Transkriptionsfaktoren schalten Gene an und ab

Ob ein Gen abgelesen und in das entsprechende Proteinprodukt übersetzt wird oder nicht, ist unter anderem abhängig von so genannten Transkriptionsfaktoren. Diese binden an regulatorische Regionen eines Gens und können es auf diese Weise stilllegen oder in der gewünschten Stärke ablesen lassen.

Doch reguliert ein Transkriptionsfaktor in der Regel nicht nur einzelne Gene, sondern ganze Gennetzwerke. „In den letzten Jahren wurde eine Vielzahl an Risikogenen entdeckt, die die Entstehung verschiedener Erkrankungen begünstigen. Allerdings ist bislang in den seltensten Fällen der molekulare Mechanismus bekannt, über den diese erblichen Risikofaktoren die Krankheitsentstehung begünstigen“, erklärt Professor Dr. Norbert Hübner, der Leiter der neuen Studie, die in Zusammenarbeit mit Dr. Stuart A. Cook vom Imperial College London durchgeführt wurde.

IRF7 steuert Gennetzwerk

Hübner ist Mitglied des Nationalen Genomforschungsnetzes (NGFN) und forscht am Max-Delbrück-Centrum für Molekulare Medizin (MDC) in Berlin. „Wir haben nun einen Transkriptionsfaktor identifiziert, der ein Gennetzwerk steuert, in das mehrere bekannte Diabetes mellitus Typ 1-Risikogene eingebunden sind.“, führt er weiter aus.
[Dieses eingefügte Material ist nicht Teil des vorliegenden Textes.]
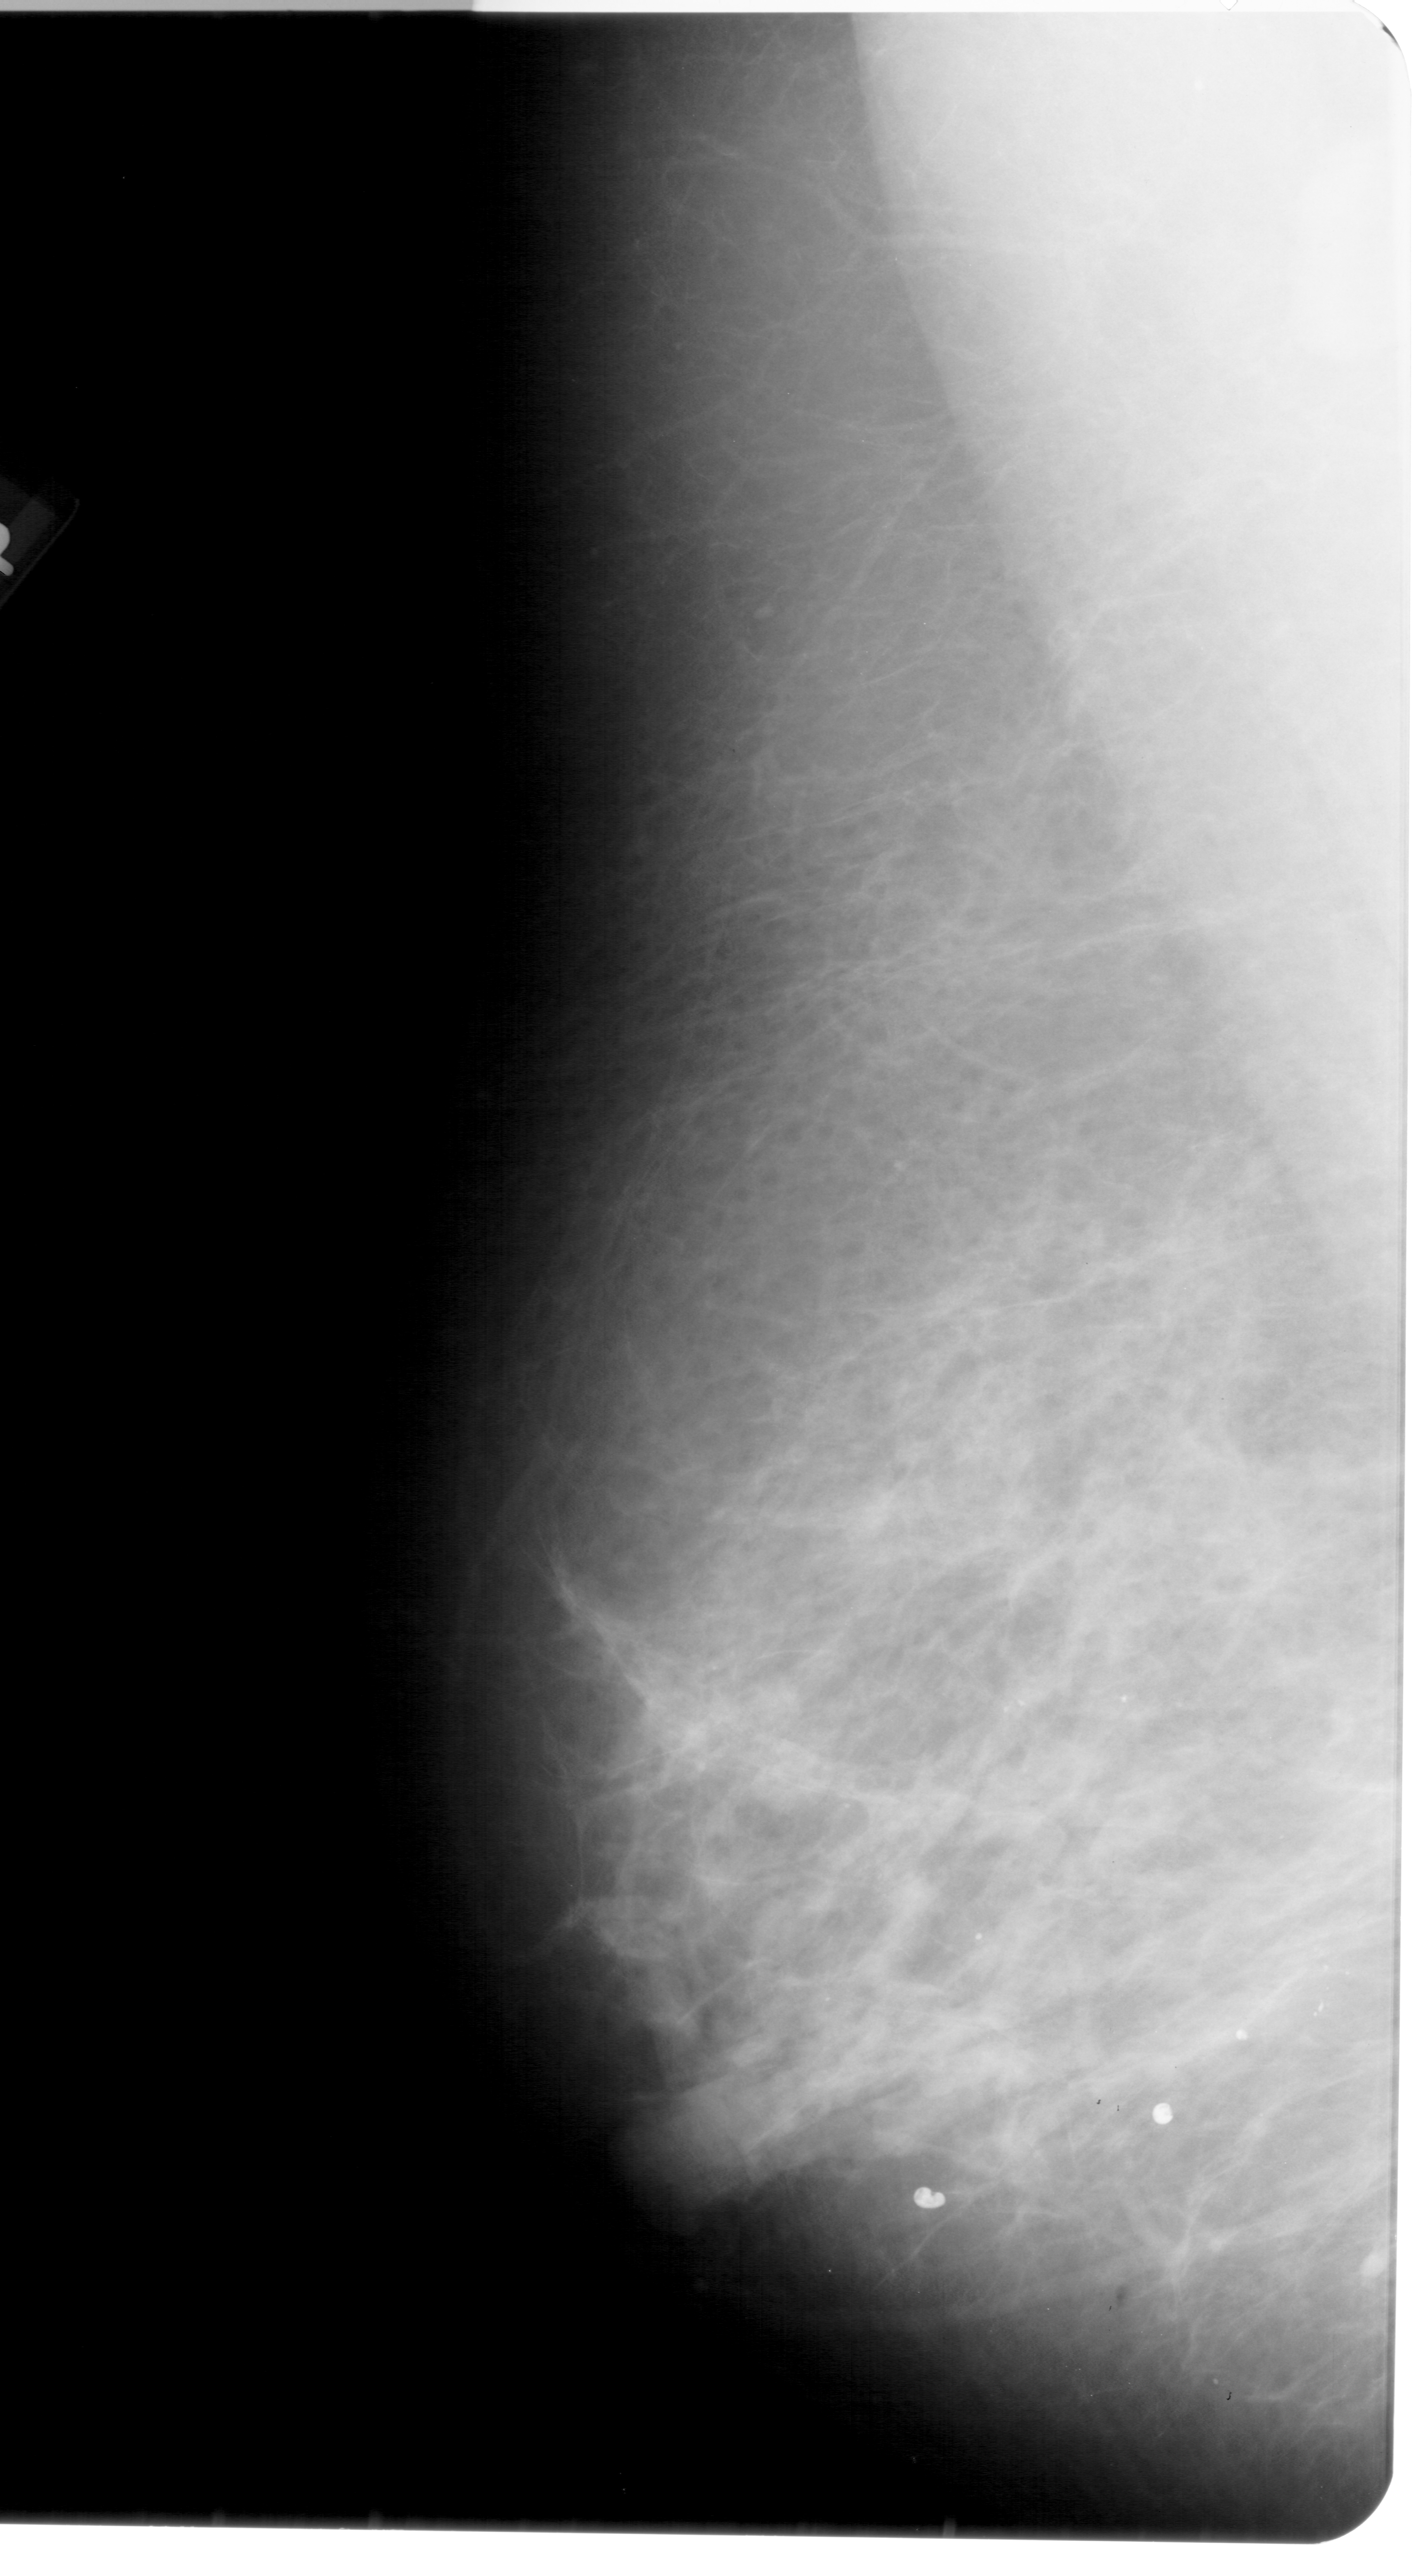
Mammogram (digitized film); left breast; mediolateral oblique (MLO) view; breast composition: scattered fibroglandular densities (BI-RADS density category 2 of 4).
- Calcifications, morphology pleomorphic, distribution clustered; BI-RADS assessment category 4; pathology (as recorded): benign.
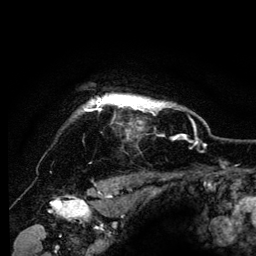
Breast MRI (dynamic contrast-enhanced), one axial slice. Position 109 of 134 along the scan axis. Cropped to one breast. Dynamic contrast-enhanced series, time point 2 of 6 at this slice position (early post-contrast). 3 T. TE 4.2 ms, TR 8 ms. 1.2 mm slice thickness. 256 × 256 image matrix, field of view 170 × 170 mm. Female patient.
Structures marked on this image (semi-automatic segmentation, software-assisted and operator-edited):
- enhancing-tissue mask used for the functional tumour volume (all voxels passing the contrast-enhancement thresholds inside the analysis volume; usually the tumour): bounding box (x1, y1, x2, y2) in pixels: (83, 94, 168, 115)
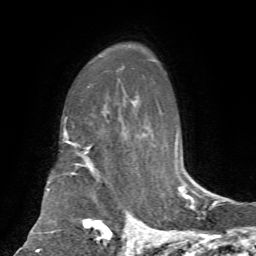
Breast MRI, one axial slice; position 48 of 72 along the scan axis; cropped to one breast; dynamic contrast-enhanced series, time point 2 of 7 at this slice position (early post-contrast); 1.5 T; TE 4.2 ms, TR 8.7 ms; 256 × 256 image matrix, field of view 180 × 180 mm. Female patient.
Outlined on this slice (semi-automatically segmented with operator editing):
- enhancing-tissue mask used for the functional tumour volume (all voxels passing the contrast-enhancement thresholds inside the analysis volume; usually the tumour): bounding box [x1, y1, x2, y2] px = [48, 141, 132, 244]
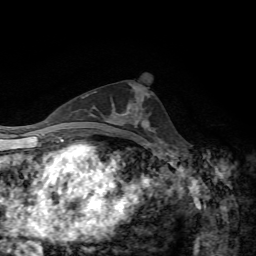
Breast MRI, one axial slice; slice 28 of 72 in the series (ordered by position); cropped to one breast; dynamic contrast-enhanced series, time point 2 of 7 at this slice position (early post-contrast); 1.5 T; TE 4.3 ms, TR 8.7 ms; 2.2 mm slice thickness; 256 × 256 image matrix, field of view 180 × 180 mm. Female patient.
Structures marked on this image (semi-automatic segmentation, software-assisted and operator-edited):
- enhancing-tissue mask used for the functional tumour volume (all voxels passing the contrast-enhancement thresholds inside the analysis volume; usually the tumour): box from (x=129, y=93) to (x=149, y=123) px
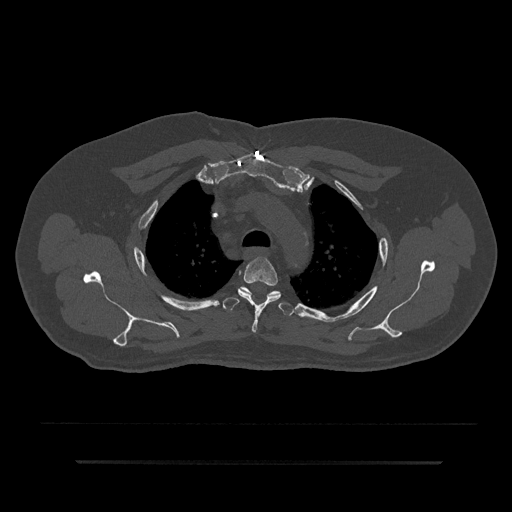
CT including the spine, one axial slice. Position 646 of 797 along the scan axis. Reconstruction kernel Br40s/3. 120 kVp. Bone window (W 1800 / L 400 HU). 0.5 mm slice thickness. 512 × 512 image matrix, field of view 464 × 464 mm. Patient: male, 59 years. Case-level facts recorded for this patient, not image findings: primary cancer: bile ducts; vertebrae with lytic lesions (as recorded): T10.
Outlined on this slice (semi-automatic segmentation, software-assisted and operator-edited):
- T3 vertebra: bounding box <238,257,281,332> (left, top, right, bottom; pixels)
- T4 vertebra: <223,287,295,316>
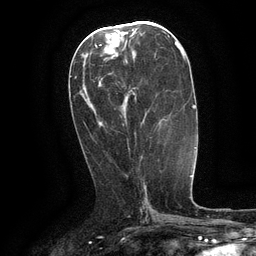
Breast MRI (dynamic contrast-enhanced), one axial slice; cropped to one breast; dynamic contrast-enhanced series, time point 2 of 6 at this slice position (early post-contrast); 3 T; TE 2.6 ms, TR 5.4 ms; 1.2 mm slice thickness; 256 × 256 image matrix, field of view 180 × 180 mm. Female patient.
Annotated regions visible in this slice (semi-automatically segmented with operator editing):
- enhancing-tissue mask used for the functional tumour volume (all voxels passing the contrast-enhancement thresholds inside the analysis volume; usually the tumour): bounding box <126,61,161,124> (left, top, right, bottom; pixels)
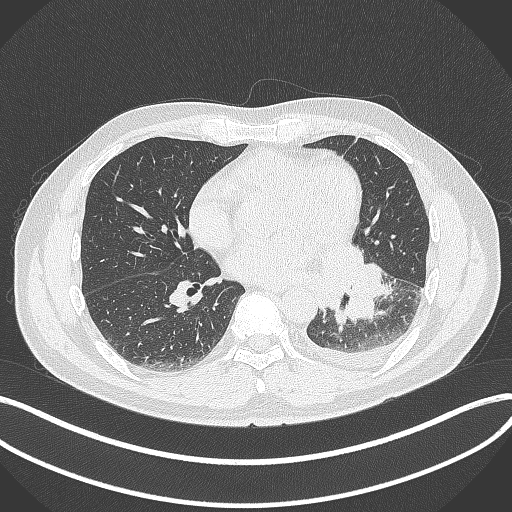
Chest CT, one axial slice; position 158 of 342 along the scan axis; reconstruction kernel B70f; 120 kVp; lung window (W 1500 / L -600 HU); 1 mm slice thickness; 512 × 512 image matrix. Male patient, age 58 years. From the clinical record (not read from this slice): clinical TNM (as recorded): T3 N1 M1b.
Annotated regions visible in this slice (rectangle marked by the reading radiologist):
- lung tumour (recorded histology: small cell carcinoma): bounding box (x1, y1, x2, y2) in pixels: (319, 241, 386, 324)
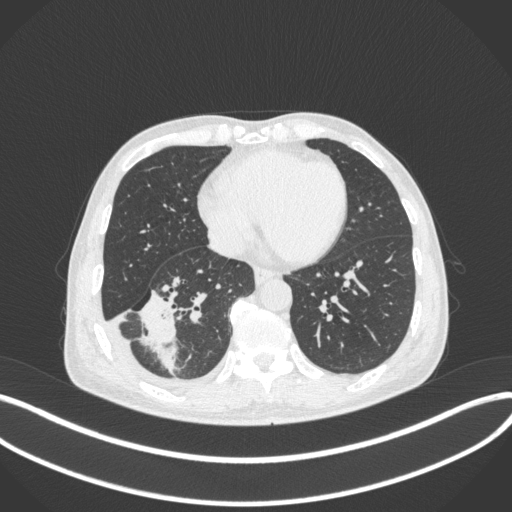
Chest CT, one axial slice. Position 133 of 385 along the scan axis. 120 kVp. Lung window (W 1500 / L -600 HU). 1 mm slice thickness. 512 × 512 image matrix. Male patient, age 64 years. Case-level facts recorded for this patient, not image findings: clinical TNM (as recorded): T3 N0 M0; histopathological grade: G2-3.
Outlined on this slice (bounding box drawn by a radiologist):
- lung tumour (recorded histology: adenocarcinoma): bounding box [x1, y1, x2, y2] px = [133, 285, 183, 378]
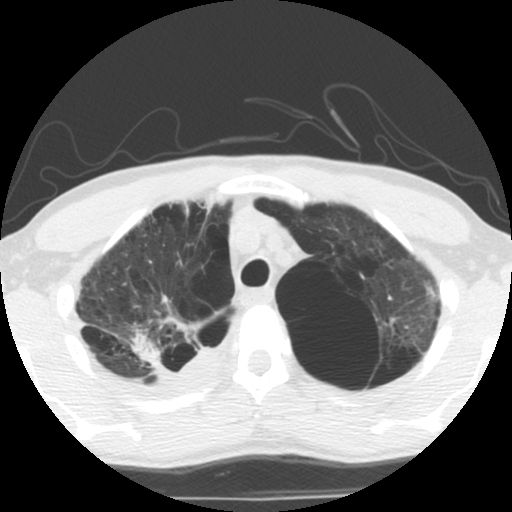
Low-dose screening chest CT, one axial slice. Position 94 of 119 along the scan axis. Reconstruction kernel STANDARD. Lung window (W 1500 / L -600 HU). 512 × 512 image matrix, field of view 295 × 295 mm.
Outlined on this slice (expert manual segmentation):
- lesion 1 (tumor, upper lobe of right lung): bounding box <133,328,163,361> (left, top, right, bottom; pixels)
Aufspüren konnten die Forscher das Gennetzwerk, das der Transkriptionsfaktor IRF7 – interferon regulatory factor 7 – reguliert, über Untersuchungen an einem Rattenmodell. Das Netzwerk, das die Forscher iDIN (IRF7-driven inflammatory network) genannt haben, enthält 305 Gene. Darunter sind mehrere Gene, die insbesondere in Makrophagen, den Fresszellen des Immunsystems, eine Rolle spielen. Diese Immunzellen sind beispielsweise an der Bekämpfung von Viren, aber auch an der Entstehung von Diabetes mellitus Typ 1 maßgeblich beteiligt.

Diabetes Typ 1 tritt zumeist bereits im Kindes- oder Jugendalter auf, etwa nach einer Virusinfektion wie der Mumps. Die Zellen des Immunsystems, die die Viruserkrankung bekämpfen, richten sich fälschlicherweise gegen die körpereigenen, Insulin-produzierenden Zellen der Bauchspeicheldrüse und zerstören sie. Die Medizin spricht in solchen Fällen von Autoimmunerkrankungen.

Maus- und Rattenmodell im Einsatz

Die jetzigen Untersuchungen zeigen den Forschern zufolge, dass die in den Makrophagen aktivierten Signalwege, die an der Entstehung von Diabetes mellitus Typ 1 beteiligt sind, mit Signalwegen überlappen, die durch eine Infektion mit dem Epstein-Barr-Virus angeschaltet werden. So konnten die Wissenschaftler das Gen Ebi2 – Epstein-Barr virus-induced gene 2 – als Kandidaten identifizieren, der die Expression des Transkriptionsfaktors IRF7 und damit das Gennetzwerk iDIN beeinflusst. Das Gen Ebi2 kodiert für ein Rezeptormolekül, das von den Forschern auf Makrophagen verschiedener Gewebe der Maus nachgewiesen werden konnte.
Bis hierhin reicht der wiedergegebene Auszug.